• Consigne:
Prolongez l'extrait sur le marketing achats en reprenant juste après sa dernière phrase.

• Extrait à lire:
►

Miser sur des "success stories"
Pour les puristes, le marketing achats se définit comme le fait de réaliser des actions de marketing à destination des fournisseurs et promouvoir l'entreprise. Mais le marketing achats, c'est aussi promouvoir la fonction achats en interne. " Seulement on n'utilise pas le terme de marketing achats en interne, on parle davantage de communication interne, souligne Isabelle Carradine, en charge de l'activité de conseil en Achats au sein de PwC France et Afrique francophone, qui poursuit : Au final, tout cela dépend beaucoup de la maturité achats et du secteur de l'entreprise. Ainsi, dans les entreprises à forte maturité achats, l'effort de marketing interne est moins fort car de fait les prescripteurs travaillent en bonne coordination avec les achats. En revanche, dans les organisations moins matures en achats comme les services financiers ou le secteur de l'énergie, il y a encore des efforts à faire de promotion achats vis-à-vis des clients internes." C'est pourquoi des entreprises comme le Crédit Agricole, la Société Générale ou Michelin disposent à l'intérieur de leur direction achats d'une cellule communication dédiée à la promotion des achats en interne auprès des collaborateurs des autres services, et parfois en externe vis-à-vis des fournisseurs.
En interne, il s'agit de parler de "success stories" pour donner envie aux prescripteurs de s'adresser aux achats. " Il s'agit de communiquer sur la valeur ajoutée apportée par les achats aux prescripteurs ". Côté opérationnel pur : " Il faut veiller à ce que le niveau d'information et le pilotage soit bien dimensionnés. Mais il faut avoir aussi des sujets hiérarchisés pour une communication régulière ", explique Henri Kieffer, directeur associé au sein du cabinet Harpagon, spécialisé dans l'accompagnement opérationnel des annonceurs dans l'optimisation de leurs dépenses marketing, édition et diffusion .

◄

• Texte extrait de chaque page:
►

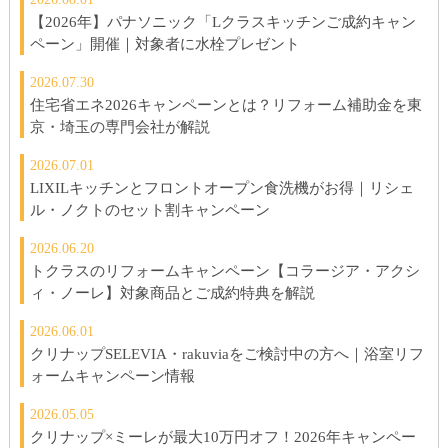
【2026年】パナソニック「Lクラスキッチンご成約キャン
ペーン」開催｜対象者に水栓プレゼント
2026.07.30
住宅省エネ2026キャンペーンとは？リフォーム補助金を東
京・埼玉の専門会社が解説
2026.07.01
LIXILキッチンとフロントオープン食洗機がお得｜リシェ
ル・ノクトのセット割キャンペーン
2026.06.20
トクラスのリフォームキャンペーン【コラージア・アクシ
ィ・ノーレ】対象商品とご成約特典を解説
2026.06.01
クリナップSELEVIA・rakuviaをご検討中の方へ｜浴室リフ
ォームキャンペーン情報
2026.05.05
クリナップ×ミーレが最大10万円オフ！2026年キャンペー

◄

• Résultat obtenu:
"Embarquer les opérationnels" : l'exemple de Colas
Communiquer et échanger pour mieux faire adhérer au projet et embarquer les parties prenantes. C'est le pari réussi par Colas, spécialiste de la construction de route, où la direction achats est " moteur et au coeur de la transformation du groupe ", souligne le CPO, Daniel Righetti. Une évidence quand on sait que " la dépense externe chez Colas représente 60 % du chiffre d'affaires ". Dans les faits, Colas est un groupe mondial décentralisé où chaque société juridique, agence, chantier était autonome et indépendant. Il en résultait peu de transversalité, et de synergies. Le chantier de la direction achats est immense.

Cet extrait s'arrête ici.